The following paper has been accepted at the 18th USENIX Symposium on Operating Systems Design and Implementation (external page OSDI'24) to be held in Santa Clara (CA), USA on 10–12 July 2024.

This work has been done in collaboration with AMD Research.

Title
ACCL+: an FPGA-Based Collective Engine for Distributed Applications

Authors
Zhenhao He (ETH Zürich), Dario Korolija (ETH Zürich), Yu Zhu (ETH Zürich), Benjamin Ramhorst (ETH Zürich), Tristan Laan (University of Amsterdam), Lucian Petrica (Research Labs AMD Xilinx), Michaela Blott (Research Labs AMD Xilinx), Gustavo Alonso (ETH Zürich)

Abstract
FPGAs are increasingly prevalent in cloud deployments, serving as Smart NICs or network-attached accelerators. Despite their potential, developing distributed FPGA-accelerated applications remains cumbersome due to the lack of appropriate infrastructure and communication abstractions.

To facilitate the development of distributed applications with FPGAs, in this paper we propose ACCL+, an open-source versatile FPGA-based collective communication library. Portable across different platforms and supporting UDP, TCP, as well as RDMA, ACCL+
empowers FPGA applications to initiate direct FPGA-to-FPGA collective communication. Additionally, it can serve as a collective offload engine for CPU applications, freeing the CPU from networking tasks. It is user-extensible, allowing new collectives to be implemented and deployed without having to re-synthesize the FPGA circuit.

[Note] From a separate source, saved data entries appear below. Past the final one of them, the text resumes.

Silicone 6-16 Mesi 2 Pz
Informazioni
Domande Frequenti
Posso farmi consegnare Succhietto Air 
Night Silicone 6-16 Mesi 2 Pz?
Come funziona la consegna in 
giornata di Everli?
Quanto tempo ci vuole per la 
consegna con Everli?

We evaluated ACCL+ on an FPGA cluster with 100 Gb/s networking, comparing its performance against software MPI over RDMA. The results demonstrate ACCL+'s significant advantages for FPGA-based distributed applications and highly competitive performance for CPU applications.

We showcase ACCL+'s dual role with two use cases: seamlessly integrating as a collective offload engine to distribute CPU-based vector-matrix multiplication, and serving as a crucial and efficient component in designing fully FPGA-based distributed deep-learning recommendation inference.